Seattle is also an almost unprecedented opportunity to hear directly from the highest Chinese regulators at a time of intense uncertainty over a slate of new laws that threaten to restrict the Internet economy in China and lock out foreign tech firms.

“It has been a very closed regulatory regime and so this is the first time that feels to some extent like it’s being opened much more publicly,” said Matthew Prince, CEO of Internet performance and security firm CloudFlare.

In July Chinaapproved a national security law that requires certain technology within the country to be “secure and controllable,” an undefined stipulation that critics say could force U.S. firms to turn over intellectual property or encrypted data.

Beijing is now pressing companies to sign a controversial pledge promising to store Chinese user data within the country and essentially comply with the national security law. The document could also open companies’ source code up to intrusive inspections.

Prince said he will be reading the tea leaves in Seattle closely. CloudFlare’s second largest market is China and the company recently inked a major deal with Internet giant Baidu — the “Chinese Google” — to speed service for Chinese websites and allow foreign websites to load more reliably within China.

Despite this large footprint in the country, “we’re not meeting with Chinese regulatory officials regularly,” Prince said. “A lot of this is, ‘Oh my gosh, they’re engaging for the first time.’”

The Seattle conference could also have a spillover effect on Xi’s official state visit later in the week.

President Obama is expected to address a slate of Chinese cyber behavior his administration finds unacceptable, including concerns that Beijing is forcing American tech companies to compete under unfair regulations.

Experts suggested that China’s handling of the recent pledge will determine the temperature of his meeting with Obama.

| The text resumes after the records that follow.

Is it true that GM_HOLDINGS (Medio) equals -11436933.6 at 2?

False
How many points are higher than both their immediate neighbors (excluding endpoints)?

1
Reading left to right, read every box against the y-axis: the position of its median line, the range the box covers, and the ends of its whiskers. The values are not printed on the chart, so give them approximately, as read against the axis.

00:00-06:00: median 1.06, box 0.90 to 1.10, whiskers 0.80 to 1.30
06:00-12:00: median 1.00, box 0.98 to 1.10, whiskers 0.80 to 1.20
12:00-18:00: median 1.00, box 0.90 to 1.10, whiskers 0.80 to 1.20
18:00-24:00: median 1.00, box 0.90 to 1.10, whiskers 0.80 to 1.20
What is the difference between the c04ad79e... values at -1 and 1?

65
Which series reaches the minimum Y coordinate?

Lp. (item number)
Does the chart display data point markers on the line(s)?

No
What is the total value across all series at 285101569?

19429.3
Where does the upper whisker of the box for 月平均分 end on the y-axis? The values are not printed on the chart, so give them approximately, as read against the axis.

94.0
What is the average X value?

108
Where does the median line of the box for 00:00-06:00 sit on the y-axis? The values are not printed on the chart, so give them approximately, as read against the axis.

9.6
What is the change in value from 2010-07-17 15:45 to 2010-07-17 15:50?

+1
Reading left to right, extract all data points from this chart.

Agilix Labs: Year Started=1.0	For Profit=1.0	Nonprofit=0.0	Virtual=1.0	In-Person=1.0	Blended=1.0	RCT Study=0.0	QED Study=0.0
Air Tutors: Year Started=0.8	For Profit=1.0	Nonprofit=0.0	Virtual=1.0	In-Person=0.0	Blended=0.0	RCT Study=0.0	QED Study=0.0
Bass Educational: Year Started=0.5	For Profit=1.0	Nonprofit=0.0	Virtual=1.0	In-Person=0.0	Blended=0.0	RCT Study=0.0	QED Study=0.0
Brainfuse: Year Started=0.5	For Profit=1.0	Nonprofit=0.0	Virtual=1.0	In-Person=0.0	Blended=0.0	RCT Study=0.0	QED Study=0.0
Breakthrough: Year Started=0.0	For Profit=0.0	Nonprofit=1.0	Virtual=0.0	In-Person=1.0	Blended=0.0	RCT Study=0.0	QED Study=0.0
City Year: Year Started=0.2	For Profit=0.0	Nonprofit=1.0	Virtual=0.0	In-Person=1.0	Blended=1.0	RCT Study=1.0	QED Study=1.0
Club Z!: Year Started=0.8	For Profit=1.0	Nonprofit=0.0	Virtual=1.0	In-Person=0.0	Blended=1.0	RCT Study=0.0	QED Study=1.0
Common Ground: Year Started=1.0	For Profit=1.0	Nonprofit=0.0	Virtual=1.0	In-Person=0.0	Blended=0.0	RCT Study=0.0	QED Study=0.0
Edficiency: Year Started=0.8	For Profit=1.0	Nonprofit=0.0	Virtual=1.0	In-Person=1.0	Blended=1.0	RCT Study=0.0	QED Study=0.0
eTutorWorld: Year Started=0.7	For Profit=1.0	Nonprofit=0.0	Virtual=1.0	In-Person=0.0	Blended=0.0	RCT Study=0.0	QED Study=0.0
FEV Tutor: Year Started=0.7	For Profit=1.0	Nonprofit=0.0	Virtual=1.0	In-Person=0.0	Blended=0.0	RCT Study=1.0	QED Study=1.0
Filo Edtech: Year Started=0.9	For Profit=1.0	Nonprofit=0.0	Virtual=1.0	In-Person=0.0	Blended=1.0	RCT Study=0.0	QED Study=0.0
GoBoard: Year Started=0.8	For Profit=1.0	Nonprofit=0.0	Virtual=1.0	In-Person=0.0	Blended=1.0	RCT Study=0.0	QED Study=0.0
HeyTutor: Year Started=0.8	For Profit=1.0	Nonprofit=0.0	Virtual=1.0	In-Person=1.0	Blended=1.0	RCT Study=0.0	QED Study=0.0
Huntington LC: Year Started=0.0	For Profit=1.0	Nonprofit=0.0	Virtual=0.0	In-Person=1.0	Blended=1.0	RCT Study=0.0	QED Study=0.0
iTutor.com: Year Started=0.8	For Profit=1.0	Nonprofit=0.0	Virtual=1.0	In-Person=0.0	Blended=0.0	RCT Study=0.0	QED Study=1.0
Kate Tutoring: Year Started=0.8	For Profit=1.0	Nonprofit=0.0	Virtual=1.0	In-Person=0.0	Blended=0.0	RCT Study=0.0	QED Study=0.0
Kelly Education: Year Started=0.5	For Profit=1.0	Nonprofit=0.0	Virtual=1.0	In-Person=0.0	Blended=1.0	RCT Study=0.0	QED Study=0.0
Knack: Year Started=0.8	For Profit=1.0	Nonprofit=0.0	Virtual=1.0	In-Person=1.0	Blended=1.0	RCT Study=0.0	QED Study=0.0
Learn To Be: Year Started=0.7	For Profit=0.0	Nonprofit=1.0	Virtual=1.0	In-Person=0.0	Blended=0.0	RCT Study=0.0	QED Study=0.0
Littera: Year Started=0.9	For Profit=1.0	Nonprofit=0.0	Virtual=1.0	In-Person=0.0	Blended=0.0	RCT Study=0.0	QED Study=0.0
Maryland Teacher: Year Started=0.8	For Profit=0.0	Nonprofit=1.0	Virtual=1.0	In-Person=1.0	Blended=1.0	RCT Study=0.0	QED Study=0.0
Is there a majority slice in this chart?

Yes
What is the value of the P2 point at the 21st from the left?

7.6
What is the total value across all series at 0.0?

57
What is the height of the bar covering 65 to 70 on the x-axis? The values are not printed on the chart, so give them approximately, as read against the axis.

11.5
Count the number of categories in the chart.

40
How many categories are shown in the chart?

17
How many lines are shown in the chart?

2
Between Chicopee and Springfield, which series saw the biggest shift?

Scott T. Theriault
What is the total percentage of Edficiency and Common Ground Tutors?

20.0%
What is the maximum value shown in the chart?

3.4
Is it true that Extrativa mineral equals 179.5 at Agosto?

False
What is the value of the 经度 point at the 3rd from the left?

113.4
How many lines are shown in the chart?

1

If Lu Wei, who oversees cybersecurity and Internet policy in China, tries to pressure companies into agreeing to the document’s vague conditions, Xi may lose any negotiating power China gained by hosting the conference in the first place.

“I think they can expect to get an even greater reaction from the president,” said Claude Barfield, an international trade policy scholar at the American Enterprise Institute.

Barfield noted, however, that Beijing has a vested interest in not rocking the boat too much before Xi’s visit, given the looming threat of U.S. sanctions over hacking and China’s desire for the meetings to go well.

The Obama administration has said it will wait until after Xi’s visit to take action, but officials insist the penalties are still very much on the table.

“We are prepared to take some countervailing actions to get their attention,” Obama vowed last week.